_MATERIALS PROVIDED:_

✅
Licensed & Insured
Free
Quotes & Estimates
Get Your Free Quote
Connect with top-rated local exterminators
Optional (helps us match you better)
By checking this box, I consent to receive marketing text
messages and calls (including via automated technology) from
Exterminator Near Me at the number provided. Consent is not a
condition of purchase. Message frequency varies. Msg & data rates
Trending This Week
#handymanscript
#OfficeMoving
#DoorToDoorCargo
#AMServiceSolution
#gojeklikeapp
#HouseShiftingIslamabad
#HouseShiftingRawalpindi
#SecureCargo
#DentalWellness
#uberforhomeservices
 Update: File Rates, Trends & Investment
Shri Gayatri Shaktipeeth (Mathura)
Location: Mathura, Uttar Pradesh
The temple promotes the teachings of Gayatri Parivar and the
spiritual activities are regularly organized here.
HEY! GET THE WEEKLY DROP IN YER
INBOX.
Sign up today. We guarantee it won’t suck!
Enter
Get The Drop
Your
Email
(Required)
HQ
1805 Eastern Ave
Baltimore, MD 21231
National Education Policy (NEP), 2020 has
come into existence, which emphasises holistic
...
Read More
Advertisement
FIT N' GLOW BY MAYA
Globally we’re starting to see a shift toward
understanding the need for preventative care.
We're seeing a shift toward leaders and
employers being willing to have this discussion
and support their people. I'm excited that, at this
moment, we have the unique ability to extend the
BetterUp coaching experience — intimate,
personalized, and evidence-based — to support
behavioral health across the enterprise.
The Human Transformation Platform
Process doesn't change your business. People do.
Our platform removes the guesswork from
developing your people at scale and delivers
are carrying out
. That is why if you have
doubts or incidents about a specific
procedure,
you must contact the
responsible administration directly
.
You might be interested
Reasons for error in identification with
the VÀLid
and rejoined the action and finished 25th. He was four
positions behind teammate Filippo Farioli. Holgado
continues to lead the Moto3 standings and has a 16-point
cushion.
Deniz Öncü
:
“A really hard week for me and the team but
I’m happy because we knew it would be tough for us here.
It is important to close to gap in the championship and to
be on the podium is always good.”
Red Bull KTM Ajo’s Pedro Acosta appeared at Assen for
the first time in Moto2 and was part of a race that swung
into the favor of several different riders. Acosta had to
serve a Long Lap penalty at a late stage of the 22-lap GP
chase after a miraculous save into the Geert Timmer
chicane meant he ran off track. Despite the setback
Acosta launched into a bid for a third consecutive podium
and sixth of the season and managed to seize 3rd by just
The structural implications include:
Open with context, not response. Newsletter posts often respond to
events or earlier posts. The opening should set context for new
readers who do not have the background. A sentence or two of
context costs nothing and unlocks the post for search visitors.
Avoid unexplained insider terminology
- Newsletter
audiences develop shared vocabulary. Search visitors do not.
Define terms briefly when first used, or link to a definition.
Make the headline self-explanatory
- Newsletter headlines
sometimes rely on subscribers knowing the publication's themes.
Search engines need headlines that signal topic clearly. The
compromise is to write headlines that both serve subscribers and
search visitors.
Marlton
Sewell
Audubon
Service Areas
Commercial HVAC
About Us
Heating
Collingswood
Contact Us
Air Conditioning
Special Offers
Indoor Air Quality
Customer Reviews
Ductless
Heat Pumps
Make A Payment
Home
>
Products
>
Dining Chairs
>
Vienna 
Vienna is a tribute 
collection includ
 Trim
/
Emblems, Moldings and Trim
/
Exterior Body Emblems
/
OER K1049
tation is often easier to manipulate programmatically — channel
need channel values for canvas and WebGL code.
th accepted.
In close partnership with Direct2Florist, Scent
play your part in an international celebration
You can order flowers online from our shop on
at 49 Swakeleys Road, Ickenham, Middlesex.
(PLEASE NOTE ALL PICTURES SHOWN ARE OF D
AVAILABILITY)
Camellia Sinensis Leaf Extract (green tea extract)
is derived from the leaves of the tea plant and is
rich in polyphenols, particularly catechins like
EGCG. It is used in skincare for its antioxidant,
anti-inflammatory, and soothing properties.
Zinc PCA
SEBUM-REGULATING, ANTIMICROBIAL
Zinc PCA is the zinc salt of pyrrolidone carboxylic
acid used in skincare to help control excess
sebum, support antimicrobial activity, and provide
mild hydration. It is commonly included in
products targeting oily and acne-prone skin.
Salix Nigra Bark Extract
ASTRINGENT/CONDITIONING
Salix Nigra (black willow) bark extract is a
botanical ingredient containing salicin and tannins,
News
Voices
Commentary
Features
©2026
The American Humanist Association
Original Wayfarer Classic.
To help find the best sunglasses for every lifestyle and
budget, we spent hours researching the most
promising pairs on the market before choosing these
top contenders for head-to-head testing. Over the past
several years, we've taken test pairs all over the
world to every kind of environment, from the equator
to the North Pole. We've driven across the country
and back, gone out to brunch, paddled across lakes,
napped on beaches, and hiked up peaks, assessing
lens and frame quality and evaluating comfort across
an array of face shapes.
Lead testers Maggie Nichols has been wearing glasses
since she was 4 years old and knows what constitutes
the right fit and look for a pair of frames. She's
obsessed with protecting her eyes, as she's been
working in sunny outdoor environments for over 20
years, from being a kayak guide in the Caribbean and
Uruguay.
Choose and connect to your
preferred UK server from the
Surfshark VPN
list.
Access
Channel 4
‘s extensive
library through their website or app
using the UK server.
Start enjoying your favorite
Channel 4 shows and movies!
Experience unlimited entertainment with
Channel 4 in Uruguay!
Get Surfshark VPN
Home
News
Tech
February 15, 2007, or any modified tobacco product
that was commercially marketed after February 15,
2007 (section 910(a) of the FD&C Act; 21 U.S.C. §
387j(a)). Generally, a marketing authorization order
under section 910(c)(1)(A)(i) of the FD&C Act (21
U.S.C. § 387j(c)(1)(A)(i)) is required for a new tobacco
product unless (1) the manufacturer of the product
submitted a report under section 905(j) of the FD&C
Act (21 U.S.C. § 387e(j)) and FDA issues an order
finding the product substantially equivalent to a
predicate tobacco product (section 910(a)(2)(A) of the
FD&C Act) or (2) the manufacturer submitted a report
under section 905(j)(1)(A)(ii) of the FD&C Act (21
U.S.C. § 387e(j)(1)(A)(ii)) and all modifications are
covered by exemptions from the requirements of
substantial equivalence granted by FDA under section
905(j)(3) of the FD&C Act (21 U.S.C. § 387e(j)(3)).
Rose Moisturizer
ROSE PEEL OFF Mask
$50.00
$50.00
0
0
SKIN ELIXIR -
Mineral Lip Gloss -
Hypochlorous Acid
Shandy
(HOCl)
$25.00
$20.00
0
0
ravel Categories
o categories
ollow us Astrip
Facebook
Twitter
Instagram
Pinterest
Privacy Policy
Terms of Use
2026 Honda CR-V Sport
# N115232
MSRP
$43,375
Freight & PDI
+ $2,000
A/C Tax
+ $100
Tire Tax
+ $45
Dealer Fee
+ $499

_TO-DO ITEM:_ Above are entries; state the number of lines among them that contain "Salix", and nothing else.

_SOLVED PROBLEM:_ 2